Crowdfunding for real estate is like putting tax free municipal bonds inside a tax free IRA.

All the crowd funding sites I’ve looked in to require you to have many years of real estate investing experience. Is this not what you’ve seen? What sites do you use?

Crowd funding loans are at terrible terms… It’s just a loan… Don’t let the fancy terminology confuse you… I think the max term would be 5 years, maybe 10… as oppose to the 20 - 30 year term you’d be getting elsewhere… Imagine the difference that makes on a monthly payment… Plus, the interest rates are much higher than traditional commercial real estate loans…

(notice that Redstar knows what he’s talking about sometimes! High five myself!)

Hi,

There are a lot of creative crowd funding businesses raising money to loan out on real estate deals, they are loaning money not actually setting you up to raise money directly, although you can raise up to $1m in a lot of states that have adopted crowd funding laws.

Essentially crowd funding uses the federal securities exchange commission Reg D 504 offering to raise money up to $1m dollars from anyone up to state limits, the problem is the time to put the prospectus together, find a platform (Web Host) and promote your project to those people in the one state your raising capital in.

Experience and a history of success is important as your hoping people will invest in your expertise. You still have to file a state capital raise with the state and federal up to $1m is probable exempt, but that has to be verified according to your capital raise parameters.

Then it could take a number of months to raise the money, the federal law says your initial raise is good for 6 months and can be extended an additional 6 months if you could not successfully raise all your capital goal in the initial 6 month period.

Raising money by crowd funding is much harder than it looks.

                     GR

I sent emails to the 10 largest Crowdfunding platforms.

They all said I needed substantial real estate investing experience, which I did not have.

Also, even if you do get approved, they are pretty lousy loan terms. Something like 15% over 5 years. 8% over 10 years in best case scenario if I remember correctly.

Have you ever thought of selling junk bonds through the Securities and Exchange Commission? I started to do that, but never followed through. I don’t know why anyone would want to buy into my company since I have no track record or experience, but I don’t know why they wouldn’t, either.

Junk bonds can be something like 9% over 30 years. That’s pretty good.

Well, this seems new to me. Crowdfunding, I haven’t tried it yet and this is the first time I heard about it. But, it seems like or similar to networking. You get funds from different people to finance a certain business, project or a property. I hope, I’m correct with it?

Hi,

The theory is correct your looking to get investments from multiple people, they can invest a certain percentage of their income for a state crowd funding campaign or must be an accredited investor for a multi state federal Reg D 505 or 506b or c capital raise. 

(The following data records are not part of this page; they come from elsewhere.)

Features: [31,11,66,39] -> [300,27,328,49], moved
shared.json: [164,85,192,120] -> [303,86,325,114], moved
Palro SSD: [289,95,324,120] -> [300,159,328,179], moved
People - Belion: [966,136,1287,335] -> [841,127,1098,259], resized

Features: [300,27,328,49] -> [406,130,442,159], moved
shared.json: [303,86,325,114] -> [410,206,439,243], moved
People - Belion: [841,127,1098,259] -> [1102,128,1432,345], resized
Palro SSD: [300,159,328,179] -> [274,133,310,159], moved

You will need to create a state corporate entity as a corporation or LLC and have to decide whether you will offer an equity, debt or hybrid offer and what those terms and conditions will be. Then you have to have an exit strategy or term limit for a private company or intentions to do an IPO and enter the publically traded market including a ticker symbol and market platform.

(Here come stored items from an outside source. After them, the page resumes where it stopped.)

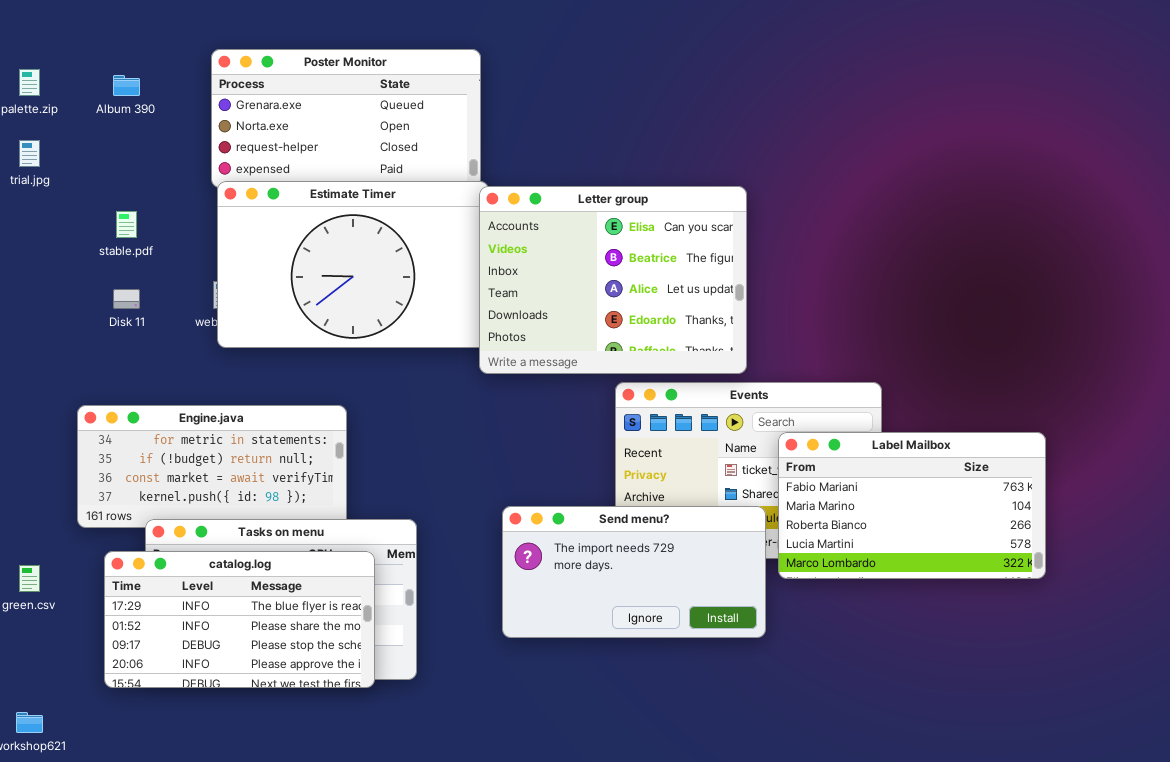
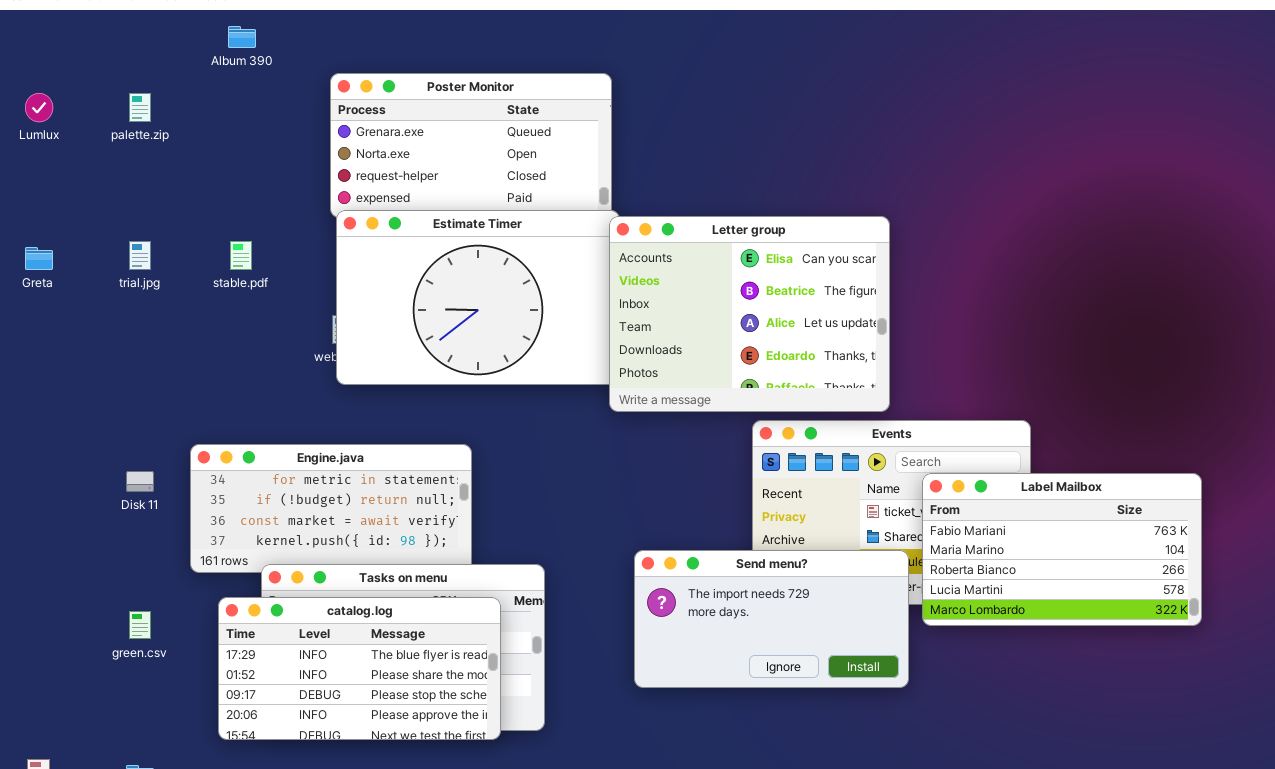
Album 390: [113,75,140,96] -> [228,26,256,48], moved
trial.jpg: [19,140,40,167] -> [129,241,151,270], moved
Disk 11: [113,289,140,309] -> [126,471,154,492], moved

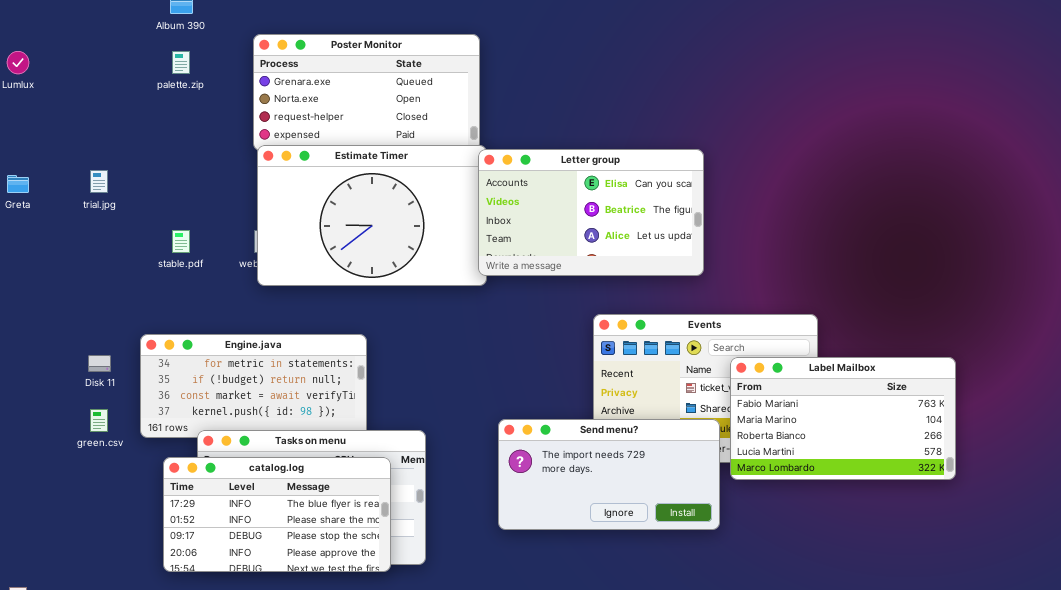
palette.zip: [129,93,151,122] -> [172,51,190,74], moved
Letter group: [609,216,890,412] -> [478,149,704,276], resized
stable.pdf: [230,241,252,270] -> [172,230,190,253], moved
green.csv: [129,611,151,639] -> [90,409,108,432], moved

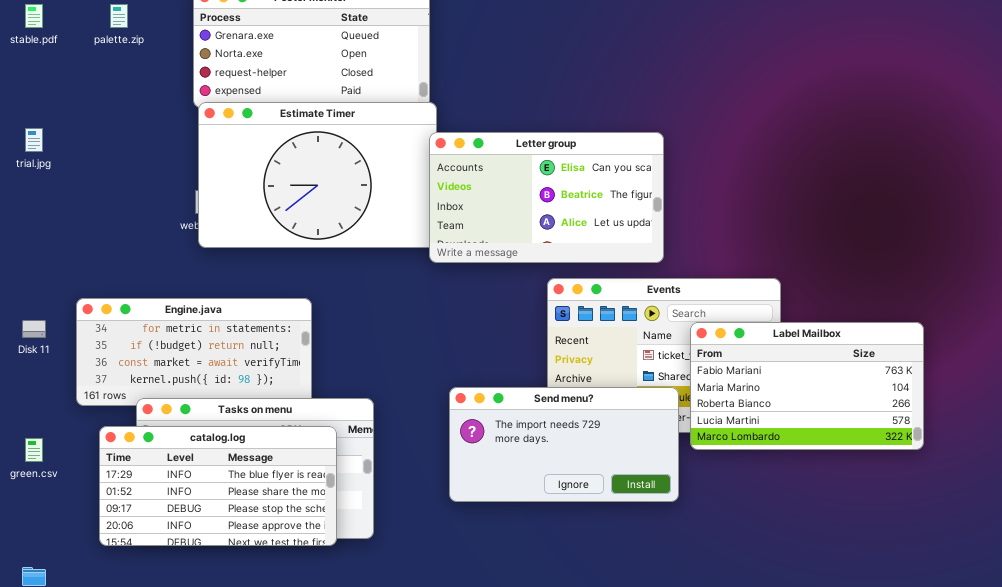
Letter group: [478,149,704,276] -> [429,132,664,263], moved
stable.pdf: [172,230,190,253] -> [25,4,43,28], moved
green.csv: [90,409,108,432] -> [25,438,43,462], moved

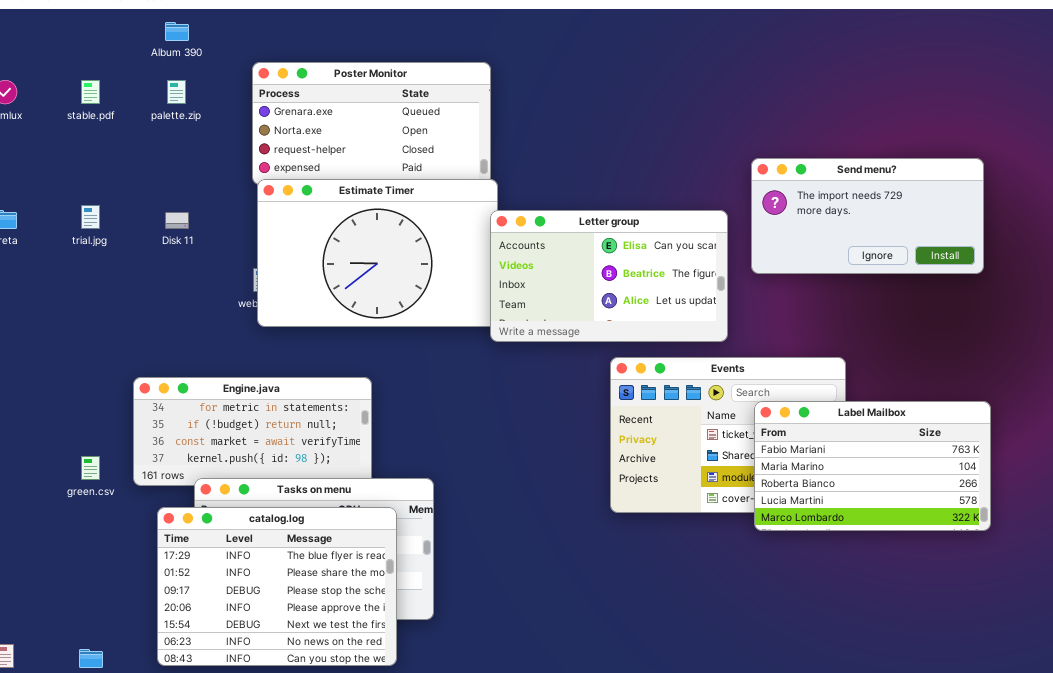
Disk 11: [22,320,46,338] -> [165,212,189,229], moved
Send menu?: [449,387,679,502] -> [751,158,984,274], moved
catalog.log: [99,426,337,546] -> [157,507,397,666], resized
green.csv: [25,438,43,462] -> [81,456,100,480], moved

The costly part is the time and consultants you may need to write a prospectus, gathering together a accomplished board of directors and / or management team and the potentially required financial projections which in some states have to be done by a CPA.

The state may charge a few hundred to a few thousand dollars to register your offering, may require the cash placed with a third party trustee until a minimum capital raise is met, and some states require capital be raised on a platform online.

Overcoming these obstacles is a challenge and you have to be creditable, have experience and have an operational plan to convince investors to place their faith, trust and cash with you and confidence you will succeed.

Good luck to those that try,

                                     GR

I’ve heard of it before though I’ve never tried it myself.